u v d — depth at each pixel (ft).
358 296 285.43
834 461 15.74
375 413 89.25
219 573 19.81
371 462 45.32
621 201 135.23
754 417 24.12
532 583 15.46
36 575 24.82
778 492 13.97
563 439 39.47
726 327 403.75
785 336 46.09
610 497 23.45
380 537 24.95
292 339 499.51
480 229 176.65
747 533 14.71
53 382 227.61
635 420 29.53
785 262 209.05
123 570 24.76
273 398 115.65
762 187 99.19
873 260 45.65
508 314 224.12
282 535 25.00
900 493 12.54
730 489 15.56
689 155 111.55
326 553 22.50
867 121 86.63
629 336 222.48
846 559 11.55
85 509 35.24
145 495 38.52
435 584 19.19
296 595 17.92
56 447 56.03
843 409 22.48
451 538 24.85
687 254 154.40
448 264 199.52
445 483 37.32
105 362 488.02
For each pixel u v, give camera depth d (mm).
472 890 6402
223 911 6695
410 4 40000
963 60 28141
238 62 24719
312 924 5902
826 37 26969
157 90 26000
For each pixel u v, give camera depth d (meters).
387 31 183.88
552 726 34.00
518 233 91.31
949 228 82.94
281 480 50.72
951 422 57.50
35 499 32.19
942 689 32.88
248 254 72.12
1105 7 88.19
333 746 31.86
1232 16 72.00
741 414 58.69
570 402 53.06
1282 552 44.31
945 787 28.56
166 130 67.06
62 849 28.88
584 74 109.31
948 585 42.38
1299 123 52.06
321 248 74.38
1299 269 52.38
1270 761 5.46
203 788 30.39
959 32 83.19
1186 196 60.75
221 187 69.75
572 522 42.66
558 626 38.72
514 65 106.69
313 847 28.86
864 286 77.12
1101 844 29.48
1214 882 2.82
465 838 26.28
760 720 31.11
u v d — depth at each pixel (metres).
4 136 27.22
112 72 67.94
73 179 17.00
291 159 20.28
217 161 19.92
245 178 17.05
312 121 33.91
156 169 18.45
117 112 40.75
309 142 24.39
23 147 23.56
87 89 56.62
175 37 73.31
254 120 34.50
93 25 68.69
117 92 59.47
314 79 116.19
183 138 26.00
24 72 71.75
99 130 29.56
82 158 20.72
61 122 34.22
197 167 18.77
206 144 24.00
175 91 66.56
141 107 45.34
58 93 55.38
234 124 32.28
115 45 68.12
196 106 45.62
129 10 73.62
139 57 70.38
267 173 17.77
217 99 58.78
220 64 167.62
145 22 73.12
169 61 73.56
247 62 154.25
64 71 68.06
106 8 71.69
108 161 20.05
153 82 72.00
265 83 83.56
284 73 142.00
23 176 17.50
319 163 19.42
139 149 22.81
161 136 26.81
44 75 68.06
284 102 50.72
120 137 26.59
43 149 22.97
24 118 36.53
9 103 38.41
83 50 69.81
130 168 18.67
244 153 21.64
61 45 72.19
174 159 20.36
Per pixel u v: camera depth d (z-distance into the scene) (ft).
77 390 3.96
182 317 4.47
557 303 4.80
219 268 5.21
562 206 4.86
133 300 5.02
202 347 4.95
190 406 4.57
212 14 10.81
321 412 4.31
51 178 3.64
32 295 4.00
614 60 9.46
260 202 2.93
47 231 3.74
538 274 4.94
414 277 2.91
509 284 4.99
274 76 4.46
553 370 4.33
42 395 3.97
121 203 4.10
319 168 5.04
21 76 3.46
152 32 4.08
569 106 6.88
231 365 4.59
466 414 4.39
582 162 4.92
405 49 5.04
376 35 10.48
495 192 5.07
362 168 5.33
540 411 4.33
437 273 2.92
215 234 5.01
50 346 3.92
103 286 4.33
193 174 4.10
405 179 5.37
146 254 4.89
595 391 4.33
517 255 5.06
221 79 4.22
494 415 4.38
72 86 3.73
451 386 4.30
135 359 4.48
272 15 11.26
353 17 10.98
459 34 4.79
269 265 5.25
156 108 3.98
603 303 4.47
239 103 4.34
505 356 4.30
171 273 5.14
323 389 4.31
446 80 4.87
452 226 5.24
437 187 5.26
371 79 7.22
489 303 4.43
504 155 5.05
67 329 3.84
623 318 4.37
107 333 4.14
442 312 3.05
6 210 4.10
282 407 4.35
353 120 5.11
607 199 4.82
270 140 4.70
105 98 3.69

====

### What needs to be done
The whole of the material above should be given again exactly.

### Your response
u v d — depth at each pixel (ft).
358 296 285.43
834 461 15.74
375 413 89.25
219 573 19.81
371 462 45.32
621 201 135.23
754 417 24.12
532 583 15.46
36 575 24.82
778 492 13.97
563 439 39.47
726 327 403.75
785 336 46.09
610 497 23.45
380 537 24.95
292 339 499.51
480 229 176.65
747 533 14.71
53 382 227.61
635 420 29.53
785 262 209.05
123 570 24.76
273 398 115.65
762 187 99.19
873 260 45.65
508 314 224.12
282 535 25.00
900 493 12.54
730 489 15.56
689 155 111.55
326 553 22.50
867 121 86.63
629 336 222.48
846 559 11.55
85 509 35.24
145 495 38.52
435 584 19.19
296 595 17.92
56 447 56.03
843 409 22.48
451 538 24.85
687 254 154.40
448 264 199.52
445 483 37.32
105 362 488.02
For each pixel u v, give camera depth d (mm).
472 890 6402
223 911 6695
410 4 40000
963 60 28141
238 62 24719
312 924 5902
826 37 26969
157 90 26000
For each pixel u v, give camera depth d (meters).
387 31 183.88
552 726 34.00
518 233 91.31
949 228 82.94
281 480 50.72
951 422 57.50
35 499 32.19
942 689 32.88
248 254 72.12
1105 7 88.19
333 746 31.86
1232 16 72.00
741 414 58.69
570 402 53.06
1282 552 44.31
945 787 28.56
166 130 67.06
62 849 28.88
584 74 109.31
948 585 42.38
1299 123 52.06
321 248 74.38
1299 269 52.38
1270 761 5.46
203 788 30.39
959 32 83.19
1186 196 60.75
221 187 69.75
572 522 42.66
558 626 38.72
514 65 106.69
313 847 28.86
864 286 77.12
1101 844 29.48
1214 882 2.82
465 838 26.28
760 720 31.11
u v d — depth at each pixel (metres).
4 136 27.22
112 72 67.94
73 179 17.00
291 159 20.28
217 161 19.92
245 178 17.05
312 121 33.91
156 169 18.45
117 112 40.75
309 142 24.39
23 147 23.56
87 89 56.62
175 37 73.31
254 120 34.50
93 25 68.69
117 92 59.47
314 79 116.19
183 138 26.00
24 72 71.75
99 130 29.56
82 158 20.72
61 122 34.22
197 167 18.77
206 144 24.00
175 91 66.56
141 107 45.34
58 93 55.38
234 124 32.28
115 45 68.12
196 106 45.62
129 10 73.62
139 57 70.38
267 173 17.77
217 99 58.78
220 64 167.62
145 22 73.12
169 61 73.56
247 62 154.25
64 71 68.06
106 8 71.69
108 161 20.05
153 82 72.00
265 83 83.56
284 73 142.00
23 176 17.50
319 163 19.42
139 149 22.81
161 136 26.81
44 75 68.06
284 102 50.72
120 137 26.59
43 149 22.97
24 118 36.53
9 103 38.41
83 50 69.81
130 168 18.67
244 153 21.64
61 45 72.19
174 159 20.36
Per pixel u v: camera depth d (z-distance into the scene) (ft).
77 390 3.96
182 317 4.47
557 303 4.80
219 268 5.21
562 206 4.86
133 300 5.02
202 347 4.95
190 406 4.57
212 14 10.81
321 412 4.31
51 178 3.64
32 295 4.00
614 60 9.46
260 202 2.93
47 231 3.74
538 274 4.94
414 277 2.91
509 284 4.99
274 76 4.46
553 370 4.33
42 395 3.97
121 203 4.10
319 168 5.04
21 76 3.46
152 32 4.08
569 106 6.88
231 365 4.59
466 414 4.39
582 162 4.92
405 49 5.04
376 35 10.48
495 192 5.07
362 168 5.33
540 411 4.33
437 273 2.92
215 234 5.01
50 346 3.92
103 286 4.33
193 174 4.10
405 179 5.37
146 254 4.89
595 391 4.33
517 255 5.06
221 79 4.22
494 415 4.38
72 86 3.73
451 386 4.30
135 359 4.48
272 15 11.26
353 17 10.98
459 34 4.79
269 265 5.25
156 108 3.98
603 303 4.47
239 103 4.34
505 356 4.30
171 273 5.14
323 389 4.31
446 80 4.87
452 226 5.24
437 187 5.26
371 79 7.22
489 303 4.43
504 155 5.05
67 329 3.84
623 318 4.37
107 333 4.14
442 312 3.05
6 210 4.10
282 407 4.35
353 120 5.11
607 199 4.82
270 140 4.70
105 98 3.69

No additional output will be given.